Généralement, lorsque l'on nous parle des enfants de Victor Hugo, nous vient à l'esprit un prénom, celui de Léopoldine, fille chérie de l'écrivain, morte accidentellement par noyade en 1843 avec son époux, Charles Vacquerie. Hugo aura énormément de mal à s'en remettre. Son poème, Demain dès l'aube, écrit en hommage à sa fille la veille du quatrième anniversaire de sa mort en est la preuve:

Demain, dès l'aube, à l'heure où blanchit la campagne,
Je partirai. Vois-tu, je sais que tu m'attends.
J'irai par la forêt, j'irai par la montagne.
Je ne puis demeurer loin de toi plus longtemps.

Je marcherai les yeux fixés sur mes pensées,
Sans rien voir au dehors, sans entendre aucun bruit,
Seul, inconnu, le dos courbé, les mains croisées,
Triste, et le jour pour moi sera comme la nuit.

Je ne regarderai ni l'or du soir qui tombe,
Ni les voiles au loin descendant vers Harfleur,
Et quand j'arriverai, je mettrai sur ta tombe
Un bouquet de houx vert et de bruyère en fleur.

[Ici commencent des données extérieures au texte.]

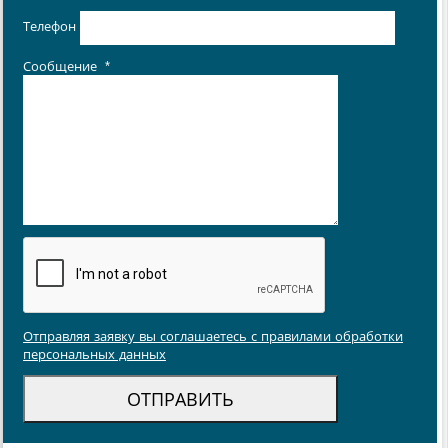
Телефон
Сообщение
*
Отправляя заявку вы соглашаетесь с правилами обработки
персональных данных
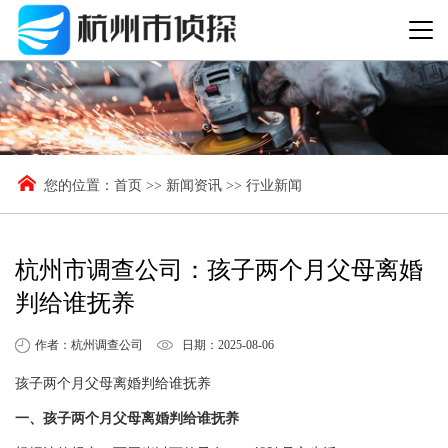
您的位置：
首页
>>
新闻资讯
>>
行业新闻
杭州市调查公司：孩子两个月父母离婚
判给谁抚养
作者：杭州调查公司
日期：2025-08-06
孩子两个月父母离婚判给谁抚养
一、孩子两个月父母离婚判给谁抚养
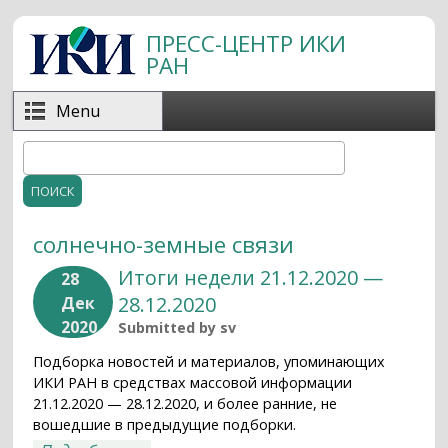
Перейти к основному содержанию
ПРЕСС-ЦЕНТР ИКИ
РАН
Menu
Поиск
Форма поиска
солнечно-земные связи
Итоги недели 21.12.2020 —
28
28.12.2020
Дек
2020
Submitted by
sv
Подборка новостей и материалов, упоминающих
ИКИ РАН в средствах массовой информации
21.12.2020 — 28.12.2020, и более ранние, не
вошедшие в предыдущие подборки.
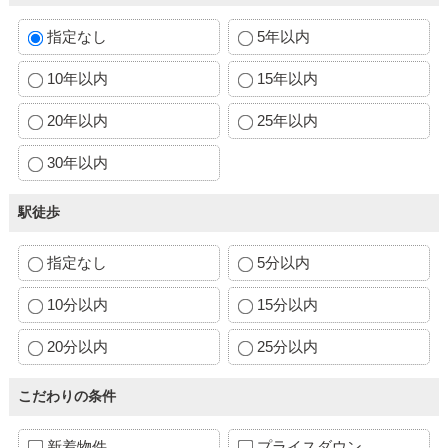
指定なし
5年以内
10年以内
15年以内
20年以内
25年以内
30年以内
駅徒歩
指定なし
5分以内
10分以内
15分以内
20分以内
25分以内
こだわりの条件
新着物件
プライスダウン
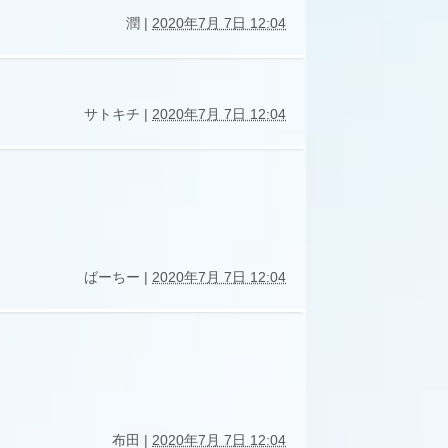
潤 |
2020年7月 7日 12:04
サトキチ |
2020年7月 7日 12:04
ばーちー |
2020年7月 7日 12:04
布田 |
2020年7月 7日 12:04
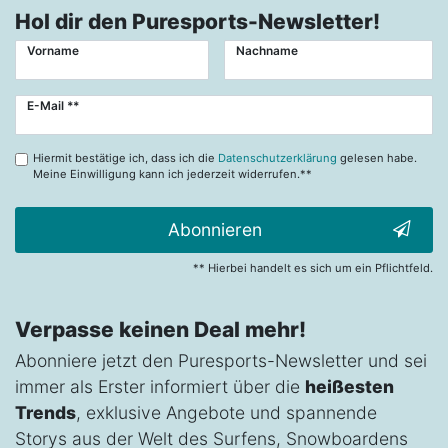
Hol dir den Puresports-Newsletter!
Vorname
Nachname
Newsletter
E-Mail **
Honig
Hiermit bestätige ich, dass ich die
Datenschutzerklärung
gelesen habe.
Meine Einwilligung kann ich jederzeit widerrufen.**
Abonnieren
** Hierbei handelt es sich um ein Pflichtfeld.
Verpasse keinen Deal mehr!
Abonniere jetzt den Puresports-Newsletter und sei
immer als Erster informiert über die
heißesten
Trends
, exklusive Angebote und spannende
Storys aus der Welt des Surfens, Snowboardens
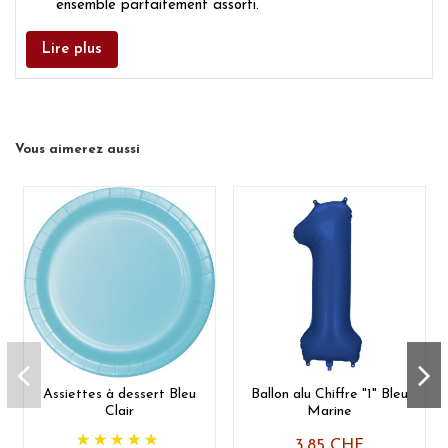
ensemble parfaitement assorti.
✨
Mise en scène :
Parsemez quelques accessoires
étincelants ou des confettis pour faire ressortir l'éclat
Lire plus
des tons argentés.
Vous aimerez aussi
Assiettes à dessert Bleu
Ballon alu Chiffre "1" Bleu
Clair
Marine
3,85 CHF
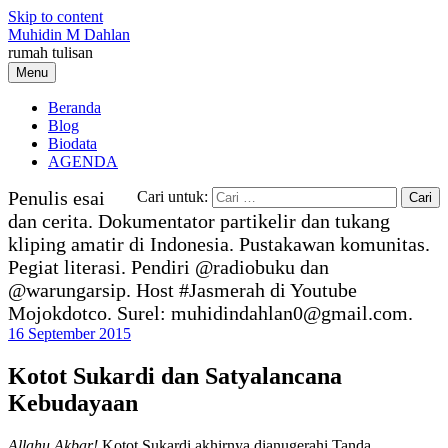
Skip to content
Muhidin M Dahlan
rumah tulisan
Menu
Beranda
Blog
Biodata
AGENDA
Penulis esai
Cari untuk:
dan cerita. Dokumentator partikelir dan tukang
kliping amatir di Indonesia. Pustakawan komunitas.
Pegiat literasi. Pendiri @radiobuku dan
@warungarsip. Host #Jasmerah di Youtube
Mojokdotco. Surel: muhidindahlan0@gmail.com.
16 September 2015
Kotot Sukardi dan Satyalancana
Kebudayaan
Allahu Akbar!
Kotot Sukardi akhirnya dianugerahi Tanda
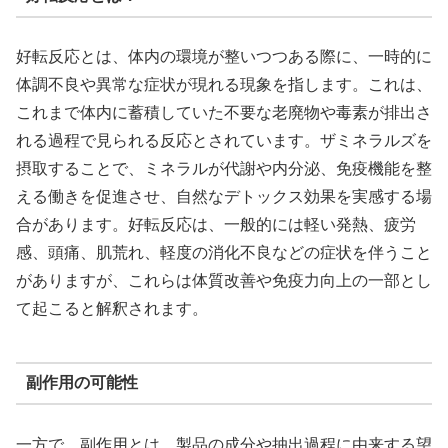
好転反応とは、体内の環境が整いつつある際に、一時的に
体調不良や異常な症状が現れる現象を指します。これは、
これまで体内に蓄積していた不要な老廃物や毒素が排出さ
れる過程で見られる反応とされています。ザミネラルズを
摂取することで、ミネラルが代謝や内分泌、免疫機能を整
える働きを促進させ、自然なデトックス効果を実感する場
合があります。好転反応は、一般的には軽い発熱、疲労
感、頭痛、肌荒れ、軽度の消化不良などの症状を伴うこと
がありますが、これらは体質改善や免疫力向上の一部とし
て起こると解釈されます。
副作用の可能性
一方で、副作用とは、製品の成分や抽出過程に由来する望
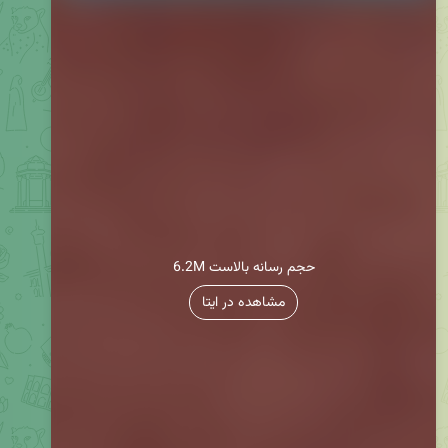
6.2M حجم رسانه بالاست
مشاهده در ایتا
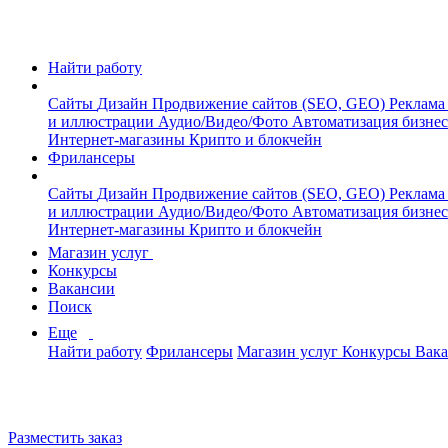
Найти работу
Сайты
Дизайн
Продвижение сайтов (SEO, GEO)
Реклама
и иллюстрации
Аудио/Видео/Фото
Автоматизация бизне
Интернет-магазины
Крипто и блокчейн
Фрилансеры
Сайты
Дизайн
Продвижение сайтов (SEO, GEO)
Реклама
и иллюстрации
Аудио/Видео/Фото
Автоматизация бизне
Интернет-магазины
Крипто и блокчейн
Магазин услуг
Конкурсы
Вакансии
Поиск
Еще
Найти работу
Фрилансеры
Магазин услуг
Конкурсы
Вак
Разместить заказ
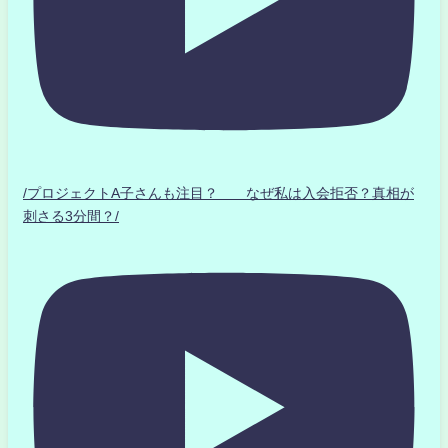
/プロジェクトA子さんも注目？ なぜ私は入会拒否？真相が
刺さる3分間？/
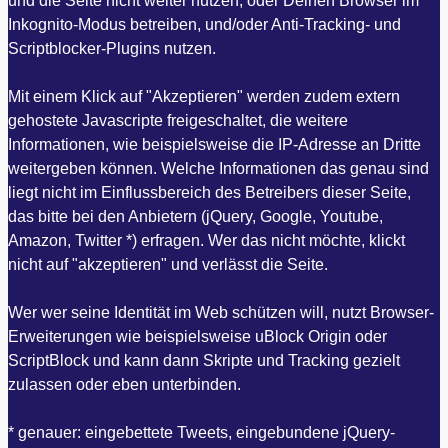
und die Seite nicht weiter nutzen, oder Deinen Browser im
Inkognito-Modus betreiben, und/oder Anti-Tracking- und
Scriptblocker-Plugins nutzen.
Mit einem Klick auf "Akzeptieren" werden zudem extern
gehostete Javascripte freigeschaltet, die weitere
Informationen, wie beispielsweise die IP-Adresse an Dritte
weitergeben können. Welche Informationen das genau sind
liegt nicht im Einflussbereich des Betreibers dieser Seite,
das bitte bei den Anbietern (jQuery, Google, Youtube,
Amazon, Twitter *) erfragen. Wer das nicht möchte, klickt
nicht auf "akzeptieren" und verlässt die Seite.
Wer wer seine Identität im Web schützen will, nutzt Browser-
Erweiterungen wie beispielsweise uBlock Origin oder
ScriptBlock und kann dann Skripte und Tracking gezielt
zulassen oder eben unterbinden.
* genauer: eingebettete Tweets, eingebundene jQuery-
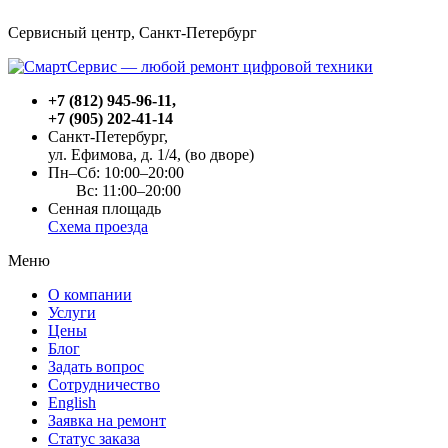
Сервисный центр, Cанкт-Петербург
+7 (812) 945-96-11
,
+7 (905) 202-41-14
Санкт-Петербург,
ул. Ефимова, д. 1/4
, (во дворе)
Пн–Сб: 10:00–20:00
Вс: 11:00–20:00
Сенная площадь
Схема проезда
Меню
О компании
Услуги
Цены
Блог
Задать вопрос
Сотрудничество
English
Заявка на ремонт
Статус заказа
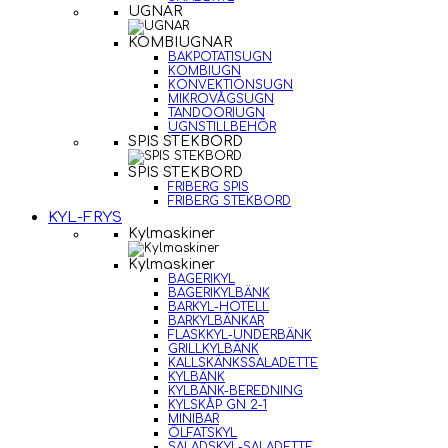
UGNAR
KOMBIUGNAR
BAKPOTATISUGN
KOMBIUGN
KONVEKTIONSUGN
MIKROVÅGSUGN
TANDOORIUGN
UGNSTILLBEHÖR
SPIS STEKBORD
SPIS STEKBORD
FRIBERG SPIS
FRIBERG STEKBORD
KYL-FRYS
Kylmaskiner
Kylmaskiner
BAGERIKYL
BAGERIKYLBÄNK
BARKYL-HOTELL
BARKYLBÄNKAR
FLASKKYL-UNDERBÄNK
GRILLKYLBÄNK
KALLSKÄNKSSALADETTE
KYLBÄNK
KYLBÄNK-BEREDNING
KYLSKÅP GN 2-1
MINIBAR
ÖLFATSKYL
SALADSKYL-SALADETTE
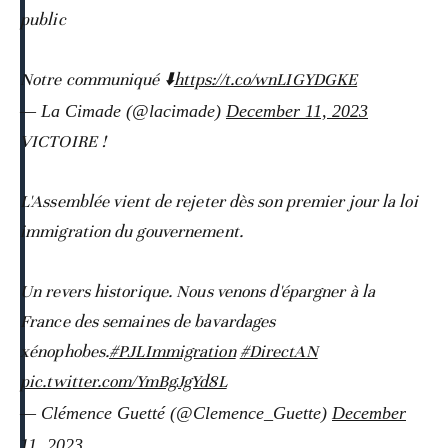
public
Notre communiqué ⬇️
https://t.co/wnLIGYDGKE
— La Cimade (@lacimade)
December 11, 2023
VICTOIRE !
L'Assemblée vient de rejeter dès son premier jour la loi
immigration du gouvernement.
Un revers historique. Nous venons d'épargner à la
France des semaines de bavardages
xénophobes.
#PJLImmigration
#DirectAN
pic.twitter.com/YmBgJgYd8L
— Clémence Guetté (@Clemence_Guette)
December
11, 2023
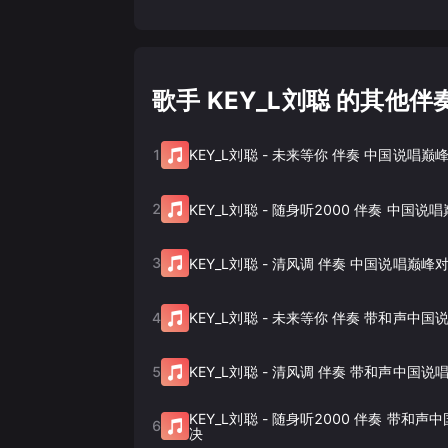
歌手 KEY_L刘聪 的其他伴
1
KEY_L刘聪
-
未来等你 伴奏 中国说唱巅峰
2
KEY_L刘聪
-
随身听2000 伴奏 中国说
3
KEY_L刘聪
-
清风调 伴奏 中国说唱巅峰对
4
KEY_L刘聪
-
未来等你 伴奏 带和声中国
5
KEY_L刘聪
-
清风调 伴奏 带和声中国说
KEY_L刘聪
-
随身听2000 伴奏 带和声
6
决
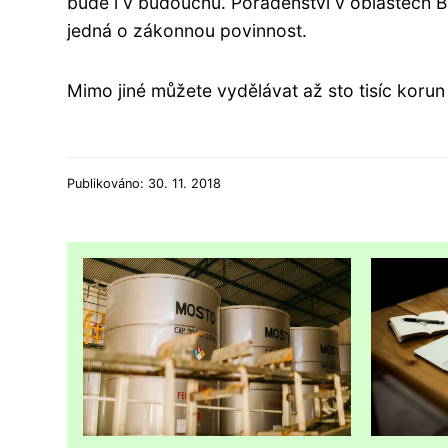
bude i v budoucnu. Poradenství v oblastech B
jedná o zákonnou povinnost.
Mimo jiné můžete vydělávat až sto tisíc korun
Publikováno: 30. 11. 2018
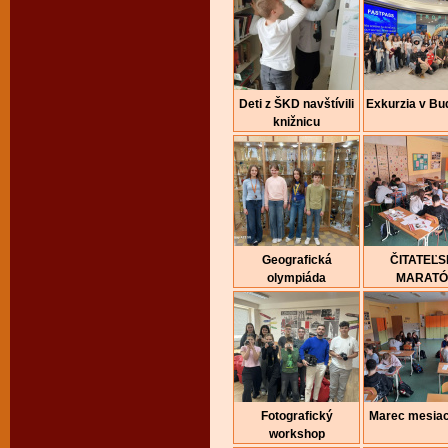
Deti z ŠKD navštívili
Exkurzia v Bu
knižnicu
Geografická
ČITATEĽ
olympiáda
MARAT
Fotografický
Marec mesiac
workshop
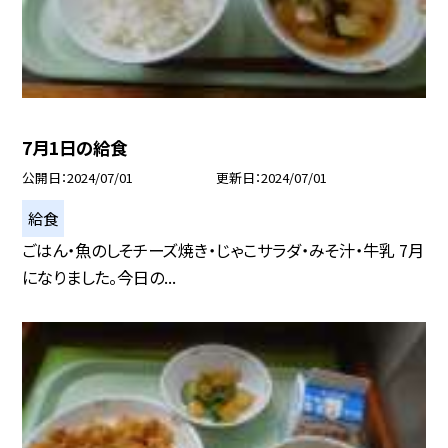
7月1日の給食
公開日
2024/07/01
更新日
2024/07/01
給食
ごはん・魚のしそチーズ焼き・じゃこサラダ・みそ汁・牛乳 7月
になりました。今日の...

Poème simple mais au lyrisme remarquable, il est à l'image du poète tel que nous le connaissons. Cependant, sous la plume se cache un homme à la nature plus complexe. C'est ce qu'Henri Gourdin s'est attaché à démontrer avec brio. Hugo a eu cinq enfants: Léopold (mort très jeune, à 3 mois), Léopoldine, Charles, François-Victor et Adèle. Si cette dernière a attiré l'attention, c'est qu'on a très vite (trop vite ?) affirmé qu'elle avait sombré dans la folie, la même qui avait atteint son oncle, Eugène, décédé à 37 ans. Cependant, son père n'y était-il pas pour quelque chose ? N'est-ce pas l'esprit de révolte qui souffle chez la jeune fille qui déterminera son triste destin ? Adèle voulait épouser le lieutenant Albert Pinson, ce qui revenait à s'éloigner de son père. Elle ira jusqu'à l'extrême, faire croire qu'elle l'a épousé. Hugo ne l'a pas supporté. Et c'est bien à partir de là qu'il proclamera à qui veut l'entendre que sa fille est folle. Pire, il la fera enfermer.

Je conseille vivement la lecture de cet ouvrage qui permet d'avoir un regard nouveau sur cet écrivain adulé que l'on ne connaît pas au final.